Print everything from the start of the entries down to the line that contains "Carlos Maldonado –", including that line, with each line copied exactly and nothing else added.

WORKING DATA below:

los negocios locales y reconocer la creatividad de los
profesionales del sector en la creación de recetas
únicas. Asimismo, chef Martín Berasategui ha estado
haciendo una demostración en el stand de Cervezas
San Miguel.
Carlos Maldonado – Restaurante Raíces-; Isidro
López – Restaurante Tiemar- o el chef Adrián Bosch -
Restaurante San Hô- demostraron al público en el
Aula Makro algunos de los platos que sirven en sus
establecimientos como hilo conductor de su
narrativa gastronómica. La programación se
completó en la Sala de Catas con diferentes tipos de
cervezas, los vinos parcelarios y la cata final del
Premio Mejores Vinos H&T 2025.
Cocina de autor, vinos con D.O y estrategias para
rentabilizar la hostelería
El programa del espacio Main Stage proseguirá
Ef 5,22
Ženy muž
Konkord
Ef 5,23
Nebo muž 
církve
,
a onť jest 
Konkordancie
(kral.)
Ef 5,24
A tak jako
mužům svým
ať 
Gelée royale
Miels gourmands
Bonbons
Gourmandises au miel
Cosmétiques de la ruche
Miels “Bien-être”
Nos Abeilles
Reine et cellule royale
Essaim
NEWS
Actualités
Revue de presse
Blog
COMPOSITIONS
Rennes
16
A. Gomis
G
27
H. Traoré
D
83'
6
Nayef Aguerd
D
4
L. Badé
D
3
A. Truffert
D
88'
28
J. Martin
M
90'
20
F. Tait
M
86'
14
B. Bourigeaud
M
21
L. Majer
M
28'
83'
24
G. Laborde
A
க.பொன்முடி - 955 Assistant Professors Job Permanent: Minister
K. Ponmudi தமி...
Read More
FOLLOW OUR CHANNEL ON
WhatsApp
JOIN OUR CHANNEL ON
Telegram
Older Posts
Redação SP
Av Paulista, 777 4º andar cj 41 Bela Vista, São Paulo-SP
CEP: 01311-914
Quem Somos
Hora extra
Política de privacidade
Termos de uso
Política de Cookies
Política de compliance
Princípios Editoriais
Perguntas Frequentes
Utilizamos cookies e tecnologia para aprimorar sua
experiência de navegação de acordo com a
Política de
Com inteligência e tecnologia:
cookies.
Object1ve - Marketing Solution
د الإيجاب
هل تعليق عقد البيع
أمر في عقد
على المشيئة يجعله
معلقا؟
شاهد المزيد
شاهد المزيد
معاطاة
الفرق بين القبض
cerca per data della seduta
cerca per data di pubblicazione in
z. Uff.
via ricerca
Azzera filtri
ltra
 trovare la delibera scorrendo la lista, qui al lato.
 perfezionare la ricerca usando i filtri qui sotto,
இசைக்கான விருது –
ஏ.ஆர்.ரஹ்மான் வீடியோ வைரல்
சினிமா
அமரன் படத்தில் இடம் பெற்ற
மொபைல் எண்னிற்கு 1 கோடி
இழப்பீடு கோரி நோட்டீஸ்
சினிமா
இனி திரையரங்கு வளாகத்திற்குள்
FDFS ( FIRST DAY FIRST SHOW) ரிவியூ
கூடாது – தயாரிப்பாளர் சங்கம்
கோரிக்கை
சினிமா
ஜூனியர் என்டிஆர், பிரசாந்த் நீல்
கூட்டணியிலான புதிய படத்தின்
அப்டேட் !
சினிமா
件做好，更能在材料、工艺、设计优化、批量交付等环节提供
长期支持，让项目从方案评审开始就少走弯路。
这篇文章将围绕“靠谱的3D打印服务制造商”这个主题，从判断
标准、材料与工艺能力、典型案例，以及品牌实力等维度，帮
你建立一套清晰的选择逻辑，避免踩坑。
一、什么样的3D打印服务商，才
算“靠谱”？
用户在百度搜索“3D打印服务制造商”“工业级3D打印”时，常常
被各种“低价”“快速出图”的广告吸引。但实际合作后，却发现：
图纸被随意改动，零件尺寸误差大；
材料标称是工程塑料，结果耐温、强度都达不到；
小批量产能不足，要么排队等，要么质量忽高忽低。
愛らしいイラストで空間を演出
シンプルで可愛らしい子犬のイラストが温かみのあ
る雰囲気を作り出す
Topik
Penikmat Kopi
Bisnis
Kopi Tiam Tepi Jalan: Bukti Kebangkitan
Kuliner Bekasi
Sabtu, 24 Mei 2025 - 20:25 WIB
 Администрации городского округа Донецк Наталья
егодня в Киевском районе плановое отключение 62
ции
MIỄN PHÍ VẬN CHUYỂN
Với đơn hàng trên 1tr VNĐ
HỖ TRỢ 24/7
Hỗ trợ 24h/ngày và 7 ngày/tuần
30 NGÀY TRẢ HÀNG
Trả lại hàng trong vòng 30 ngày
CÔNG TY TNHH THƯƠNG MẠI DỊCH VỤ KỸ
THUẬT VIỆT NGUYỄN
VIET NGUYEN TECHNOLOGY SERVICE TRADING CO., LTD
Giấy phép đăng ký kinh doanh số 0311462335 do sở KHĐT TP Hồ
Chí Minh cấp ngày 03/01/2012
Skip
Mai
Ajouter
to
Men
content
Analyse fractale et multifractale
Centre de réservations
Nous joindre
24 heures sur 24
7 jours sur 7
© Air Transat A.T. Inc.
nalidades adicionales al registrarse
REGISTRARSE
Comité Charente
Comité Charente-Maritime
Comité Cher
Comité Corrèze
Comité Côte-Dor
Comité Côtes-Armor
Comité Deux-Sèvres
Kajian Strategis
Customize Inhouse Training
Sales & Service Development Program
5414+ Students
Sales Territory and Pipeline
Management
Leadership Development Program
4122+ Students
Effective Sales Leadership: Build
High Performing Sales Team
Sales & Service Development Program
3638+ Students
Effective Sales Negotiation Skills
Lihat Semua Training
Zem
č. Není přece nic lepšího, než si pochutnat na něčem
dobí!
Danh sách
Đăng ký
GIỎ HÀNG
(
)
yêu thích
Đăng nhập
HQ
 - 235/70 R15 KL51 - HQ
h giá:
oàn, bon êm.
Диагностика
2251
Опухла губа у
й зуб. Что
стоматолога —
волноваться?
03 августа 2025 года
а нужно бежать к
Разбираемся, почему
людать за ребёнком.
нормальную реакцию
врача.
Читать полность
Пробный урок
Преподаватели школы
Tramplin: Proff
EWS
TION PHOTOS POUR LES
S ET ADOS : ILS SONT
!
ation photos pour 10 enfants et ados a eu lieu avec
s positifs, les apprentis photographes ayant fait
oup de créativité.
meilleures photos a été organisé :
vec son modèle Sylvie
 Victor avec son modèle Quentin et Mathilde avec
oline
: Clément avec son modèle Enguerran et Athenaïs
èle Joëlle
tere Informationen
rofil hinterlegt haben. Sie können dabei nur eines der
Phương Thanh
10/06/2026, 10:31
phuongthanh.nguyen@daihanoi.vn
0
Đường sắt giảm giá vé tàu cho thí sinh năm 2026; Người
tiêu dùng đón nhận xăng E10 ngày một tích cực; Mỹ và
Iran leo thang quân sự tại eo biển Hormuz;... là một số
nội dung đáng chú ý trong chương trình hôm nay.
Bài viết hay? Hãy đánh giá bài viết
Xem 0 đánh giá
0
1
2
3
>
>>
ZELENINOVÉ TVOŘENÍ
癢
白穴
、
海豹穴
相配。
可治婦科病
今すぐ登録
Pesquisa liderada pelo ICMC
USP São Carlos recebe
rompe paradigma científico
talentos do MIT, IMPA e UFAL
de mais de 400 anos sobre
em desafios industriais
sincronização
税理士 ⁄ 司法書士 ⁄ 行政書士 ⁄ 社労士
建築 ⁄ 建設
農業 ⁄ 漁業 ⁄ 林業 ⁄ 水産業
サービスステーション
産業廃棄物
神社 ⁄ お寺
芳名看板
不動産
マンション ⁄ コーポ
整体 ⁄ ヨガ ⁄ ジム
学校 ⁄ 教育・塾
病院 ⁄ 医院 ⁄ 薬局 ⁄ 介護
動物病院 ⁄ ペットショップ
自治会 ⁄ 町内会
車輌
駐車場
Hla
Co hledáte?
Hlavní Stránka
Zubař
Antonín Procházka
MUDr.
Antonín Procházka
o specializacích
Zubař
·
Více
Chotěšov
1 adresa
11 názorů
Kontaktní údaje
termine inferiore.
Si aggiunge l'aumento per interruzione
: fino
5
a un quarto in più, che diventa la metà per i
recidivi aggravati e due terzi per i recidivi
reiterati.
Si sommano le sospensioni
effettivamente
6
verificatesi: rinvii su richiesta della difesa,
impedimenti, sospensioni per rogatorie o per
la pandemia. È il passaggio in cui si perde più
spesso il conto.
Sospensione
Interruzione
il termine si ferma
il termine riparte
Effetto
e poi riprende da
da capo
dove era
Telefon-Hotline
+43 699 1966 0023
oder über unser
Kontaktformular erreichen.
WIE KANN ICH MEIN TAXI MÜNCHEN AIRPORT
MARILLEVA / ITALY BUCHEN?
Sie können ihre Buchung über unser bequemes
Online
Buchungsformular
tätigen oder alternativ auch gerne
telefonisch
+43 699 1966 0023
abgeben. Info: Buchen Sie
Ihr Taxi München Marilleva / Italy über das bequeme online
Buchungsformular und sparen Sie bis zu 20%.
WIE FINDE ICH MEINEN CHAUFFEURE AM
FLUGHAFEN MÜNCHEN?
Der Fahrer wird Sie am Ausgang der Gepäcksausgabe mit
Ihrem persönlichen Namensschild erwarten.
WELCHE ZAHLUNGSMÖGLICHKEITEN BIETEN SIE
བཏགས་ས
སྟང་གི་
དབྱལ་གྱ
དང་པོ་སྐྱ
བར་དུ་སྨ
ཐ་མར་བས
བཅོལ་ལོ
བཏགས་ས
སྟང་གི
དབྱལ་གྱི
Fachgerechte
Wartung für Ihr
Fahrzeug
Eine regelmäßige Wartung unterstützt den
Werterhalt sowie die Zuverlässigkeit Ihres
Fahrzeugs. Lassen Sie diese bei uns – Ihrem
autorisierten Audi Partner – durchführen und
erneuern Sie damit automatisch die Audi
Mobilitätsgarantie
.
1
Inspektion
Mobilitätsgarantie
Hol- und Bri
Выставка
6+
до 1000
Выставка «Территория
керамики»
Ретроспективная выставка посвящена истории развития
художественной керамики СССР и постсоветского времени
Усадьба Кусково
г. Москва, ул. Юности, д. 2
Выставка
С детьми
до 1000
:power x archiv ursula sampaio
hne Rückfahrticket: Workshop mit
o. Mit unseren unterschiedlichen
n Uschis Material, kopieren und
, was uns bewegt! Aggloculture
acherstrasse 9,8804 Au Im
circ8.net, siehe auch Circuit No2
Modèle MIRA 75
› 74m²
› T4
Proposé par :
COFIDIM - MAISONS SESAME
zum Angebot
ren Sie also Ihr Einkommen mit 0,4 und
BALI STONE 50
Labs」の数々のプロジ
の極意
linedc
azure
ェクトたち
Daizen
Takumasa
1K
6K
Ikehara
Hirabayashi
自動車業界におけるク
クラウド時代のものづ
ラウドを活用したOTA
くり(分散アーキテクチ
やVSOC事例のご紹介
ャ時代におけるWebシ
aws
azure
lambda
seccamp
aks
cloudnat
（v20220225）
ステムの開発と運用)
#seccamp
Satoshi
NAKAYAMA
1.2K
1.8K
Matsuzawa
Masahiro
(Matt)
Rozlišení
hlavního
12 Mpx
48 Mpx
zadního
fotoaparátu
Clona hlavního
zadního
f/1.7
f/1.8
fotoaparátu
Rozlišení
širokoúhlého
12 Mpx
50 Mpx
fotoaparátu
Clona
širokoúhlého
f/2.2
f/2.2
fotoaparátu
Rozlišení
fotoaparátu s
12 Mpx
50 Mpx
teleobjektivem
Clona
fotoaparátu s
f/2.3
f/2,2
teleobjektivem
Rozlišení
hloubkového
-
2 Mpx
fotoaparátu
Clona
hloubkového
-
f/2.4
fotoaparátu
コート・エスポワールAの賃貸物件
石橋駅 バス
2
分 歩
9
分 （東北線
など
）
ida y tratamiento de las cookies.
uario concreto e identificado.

End of WORKING DATA.

** YOUR RESPONSE **
los negocios locales y reconocer la creatividad de los
profesionales del sector en la creación de recetas
únicas. Asimismo, chef Martín Berasategui ha estado
haciendo una demostración en el stand de Cervezas
San Miguel.
Carlos Maldonado – Restaurante Raíces-; Isidro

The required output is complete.